まぁイメージ的には血を吸う夜行性の化け物でいいんだろうか?イメージに違いがありそうだし、とりあえず知らないということで

「えぇと…あまり覚えてないです」

「覚えてないか、吸血鬼っていうのは夜に人を襲って血を吸ったり、日光を浴びると灰になったりするって言われてるモンスターなんだが。物語上の化け物って言われてるけど、昔の父さんの知り合いに一人居るんだ」

魔法がある世界で物語上って言われても説得力無いもんなぁ…居てもおかしくないだろ。

「それでな、その吸血鬼が言っていた特徴が今のお前にすごく当てはまるんだ」

「はぁ・・・」

お前吸血鬼になったんだぞ的な事を言われても全く実感が無いし、この世界での扱いもわからないのでので生返事しかしようがない。それに父親も朝食を食いながら話していて、特に悲観的にも見えないしイマイチ緊張感がない。

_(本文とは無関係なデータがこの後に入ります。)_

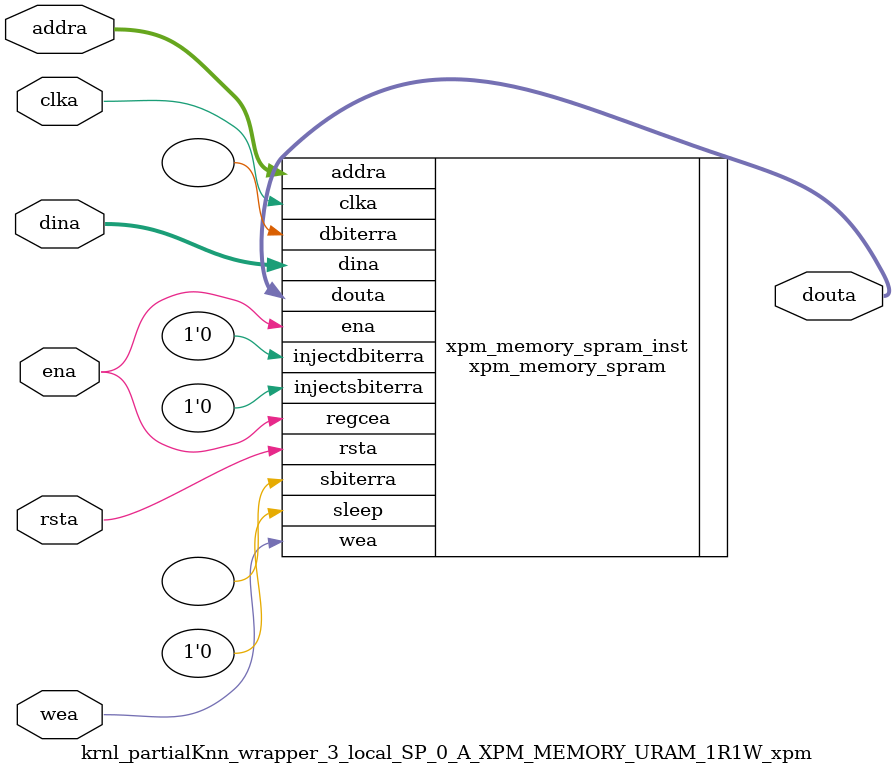
<source format=v>
`timescale 1 ns / 1 ps
module krnl_partialKnn_wrapper_3_local_SP_0_A_XPM_MEMORY_URAM_1R1W_xpm # (
  // Common module parameters
  parameter integer                 MEMORY_SIZE        = 524288,
  parameter                         MEMORY_PRIMITIVE   = "ultra",
  parameter                         ECC_MODE           = "no_ecc",
  parameter                         MEMORY_INIT_FILE   = "none",
  parameter                         WAKEUP_TIME        = "disable_sleep",
  parameter integer                 MESSAGE_CONTROL    = 0,
  // Port A module parameters
  parameter integer                 WRITE_DATA_WIDTH_A = 256,
  parameter integer                 READ_DATA_WIDTH_A  = WRITE_DATA_WIDTH_A,
  parameter integer                 BYTE_WRITE_WIDTH_A = WRITE_DATA_WIDTH_A,
  parameter integer                 ADDR_WIDTH_A       = 11,
  parameter                         READ_RESET_VALUE_A = "0",
  parameter integer                 READ_LATENCY_A     = 1,
  parameter                         WRITE_MODE_A       = "read_first"
) (
  // Port A module ports
  input  wire                                               clka,
  input  wire                                               rsta,
  input  wire                                               ena,
  input  wire [(WRITE_DATA_WIDTH_A/BYTE_WRITE_WIDTH_A)-1:0] wea,
  input  wire [ADDR_WIDTH_A-1:0]                            addra,
  input  wire [WRITE_DATA_WIDTH_A-1:0]                      dina,
  output wire [READ_DATA_WIDTH_A-1:0]                       douta
);
// Set parameter values and connect ports to instantiate an XPM_MEMORY single port RAM configuration
xpm_memory_spram # (
  // Common module parameters
  .MEMORY_SIZE        (MEMORY_SIZE),   //positive integer
  .MEMORY_PRIMITIVE   (MEMORY_PRIMITIVE),      //string; "auto", "distributed", "block" or "ultra";
  .ECC_MODE           (ECC_MODE),      //do not change
  .MEMORY_INIT_FILE   (MEMORY_INIT_FILE), //string; "none" or "<filename>.mem" 
  .MEMORY_INIT_PARAM  (""), //string;
  .WAKEUP_TIME        (WAKEUP_TIME),      //string; "disable_sleep" or "use_sleep_pin"
  .MESSAGE_CONTROL    (MESSAGE_CONTROL),      //do not change
  // Port A module parameters
  .WRITE_DATA_WIDTH_A (WRITE_DATA_WIDTH_A),     //positive integer
  .READ_DATA_WIDTH_A  (READ_DATA_WIDTH_A),     //positive integer
  .BYTE_WRITE_WIDTH_A (BYTE_WRITE_WIDTH_A),     //integer; 8, 9, or WRITE_DATA_WIDTH_A value
  .ADDR_WIDTH_A       (ADDR_WIDTH_A),      //positive integer
  .READ_RESET_VALUE_A (READ_RESET_VALUE_A),  //string
  .READ_LATENCY_A     (READ_LATENCY_A),      //non-negative integer
  .WRITE_MODE_A       (WRITE_MODE_A)       //string; "write_first", "read_first", "no_change"
) xpm_memory_spram_inst (
  // Common module ports
  .sleep          (1'b0),  //do not change
  // Port A module ports
  .clka           (clka),
  .rsta           (rsta),
  .ena            (ena),
  .regcea         (ena),
  .wea            (wea),
  .addra          (addra),
  .dina           (dina),
  .injectsbiterra (1'b0),  //do not change
  .injectdbiterra (1'b0),  //do not change
  .douta          (douta),
  .sbiterra       (),      //do not change
  .dbiterra       ()       //do not change
);
endmodule
</source>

そう思いつつパンとチーズを頬張る。パンは特に変わった様子もないパンで、チーズはプリっとした歯ごたえでゴムの様な味がして、なかなか癖になる味だ。


「あの…吸血鬼だと言われてもどうすれば…」

イマイチ緊張感が無いので、その事を聞いてみる。

「父さんも詳しいわけでは無いけれど…吸血鬼は簡単に言えば魔力を使って動く死体みたいな物で、体が生きてないから魔力が回復しない。それで、人から血を吸って魔力を取らないと動けなくなるらしい。まぁ意思のあるグールみたいな物だよ。それに太陽を気をつけて、血を取って魔力補給しておけば大丈夫だろうからあのまま死んでしまうよりはよかったんじゃないか?」

グールというのは昨日の本にも書かれていたけど、魔法を使って動かしている死体…つまり魔力を燃料に動くゾンビらしい。なんかゾンビと例えられるのは嫌だな。あと娘が吸血鬼になったっていうのに父親がやたら脳天気な思考回路に思えるのは気の所為だろうか?それともそういった世界なのだろうか?

あと吸血鬼って流れる水を渡れないとか、にんにくが苦手とか無かったか?よく知らないようだし父親が知らないだけかもしれない。


「とりあえず、父さんは詳しく分からないからその吸血鬼の知り合いに連絡してみるよ。とにかく日光に当たらないよう気をつけて魔法も使わないようにしなさい」

「分かりました」

とりあえず日光を気をつける様にしよう。

悲観的じゃない所が気になるが、彼が言うには問題が無さそうだしいいか。

よくわからない事だらけだが、とりあえず食事を終えたら自室に戻って魔法や歴史の本を呼んで勉強でもしておこう。